Requirement: Lines in the entries below where the word "KiCad" shows up should each be copied.
Material to process: Begin
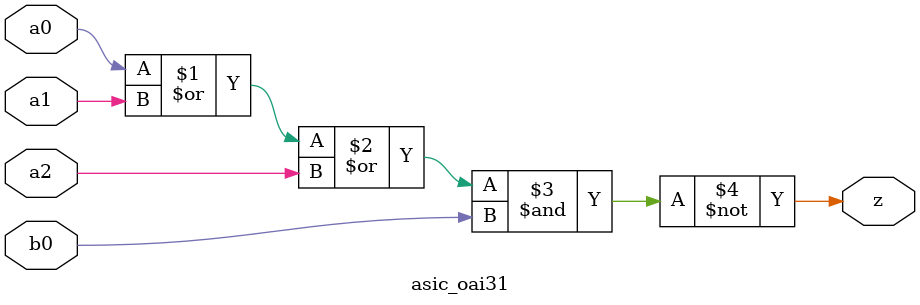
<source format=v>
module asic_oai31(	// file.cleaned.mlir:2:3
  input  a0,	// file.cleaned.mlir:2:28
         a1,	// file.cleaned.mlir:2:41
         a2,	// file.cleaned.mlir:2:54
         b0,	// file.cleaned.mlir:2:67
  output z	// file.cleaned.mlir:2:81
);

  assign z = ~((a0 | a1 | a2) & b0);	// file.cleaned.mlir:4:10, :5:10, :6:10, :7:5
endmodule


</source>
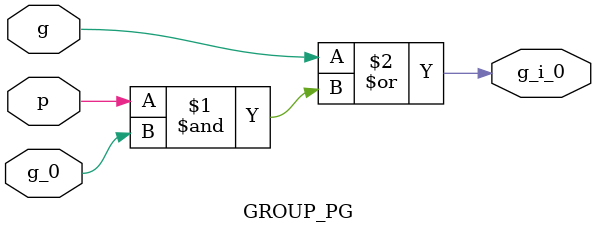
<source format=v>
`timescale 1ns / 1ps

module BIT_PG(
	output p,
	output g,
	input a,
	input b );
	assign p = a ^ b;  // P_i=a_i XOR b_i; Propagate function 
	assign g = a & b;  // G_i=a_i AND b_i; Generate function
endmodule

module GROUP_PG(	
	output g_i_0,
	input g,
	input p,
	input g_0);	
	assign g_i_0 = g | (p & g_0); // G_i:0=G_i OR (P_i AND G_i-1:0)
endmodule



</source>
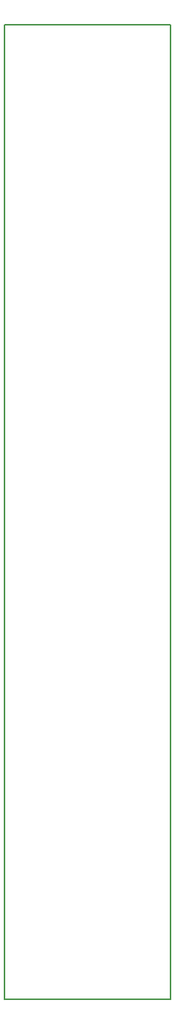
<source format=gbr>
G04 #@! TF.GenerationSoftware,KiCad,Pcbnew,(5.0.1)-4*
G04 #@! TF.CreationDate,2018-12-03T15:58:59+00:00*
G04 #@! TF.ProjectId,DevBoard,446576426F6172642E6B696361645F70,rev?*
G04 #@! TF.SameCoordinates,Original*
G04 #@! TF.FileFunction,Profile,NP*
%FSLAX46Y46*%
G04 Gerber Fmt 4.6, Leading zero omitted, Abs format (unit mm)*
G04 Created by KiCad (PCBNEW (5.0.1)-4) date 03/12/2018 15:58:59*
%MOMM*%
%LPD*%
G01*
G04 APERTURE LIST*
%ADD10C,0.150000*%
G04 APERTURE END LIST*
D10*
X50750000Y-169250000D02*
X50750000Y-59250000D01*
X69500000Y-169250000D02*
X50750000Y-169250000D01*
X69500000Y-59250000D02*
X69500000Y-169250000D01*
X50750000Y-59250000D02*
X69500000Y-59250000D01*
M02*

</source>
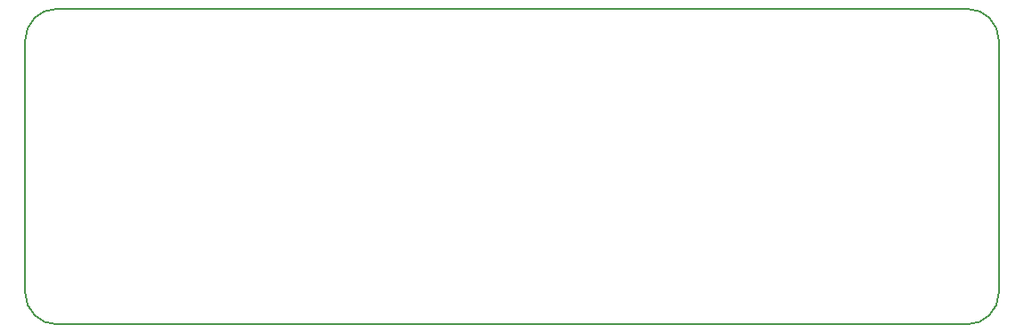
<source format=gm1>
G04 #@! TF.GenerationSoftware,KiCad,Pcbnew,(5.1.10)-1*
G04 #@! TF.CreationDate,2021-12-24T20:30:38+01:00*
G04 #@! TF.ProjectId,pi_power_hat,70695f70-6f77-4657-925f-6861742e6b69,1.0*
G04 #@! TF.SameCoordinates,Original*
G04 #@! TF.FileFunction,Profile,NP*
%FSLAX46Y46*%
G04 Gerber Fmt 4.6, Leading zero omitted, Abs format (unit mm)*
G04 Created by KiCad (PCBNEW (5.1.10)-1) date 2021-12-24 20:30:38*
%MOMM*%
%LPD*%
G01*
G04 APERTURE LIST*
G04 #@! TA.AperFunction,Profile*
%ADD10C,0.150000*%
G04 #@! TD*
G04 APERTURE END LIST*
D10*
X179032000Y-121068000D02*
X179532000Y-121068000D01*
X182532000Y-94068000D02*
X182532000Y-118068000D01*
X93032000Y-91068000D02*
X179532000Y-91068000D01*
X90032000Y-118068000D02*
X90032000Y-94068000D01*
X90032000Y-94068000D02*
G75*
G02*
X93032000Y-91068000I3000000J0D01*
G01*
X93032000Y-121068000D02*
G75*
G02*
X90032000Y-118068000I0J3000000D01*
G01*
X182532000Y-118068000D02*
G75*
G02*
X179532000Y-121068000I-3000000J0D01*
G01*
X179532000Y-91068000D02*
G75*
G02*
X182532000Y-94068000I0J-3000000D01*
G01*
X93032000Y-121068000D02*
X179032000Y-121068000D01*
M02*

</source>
Material to process: End
Output for this task:
G04 #@! TF.GenerationSoftware,KiCad,Pcbnew,(5.0.1)-4*
G04 Created by KiCad (PCBNEW (5.0.1)-4) date 03/12/2018 15:58:59*
G04 #@! TF.GenerationSoftware,KiCad,Pcbnew,(5.1.10)-1*
G04 Created by KiCad (PCBNEW (5.1.10)-1) date 2021-12-24 20:30:38*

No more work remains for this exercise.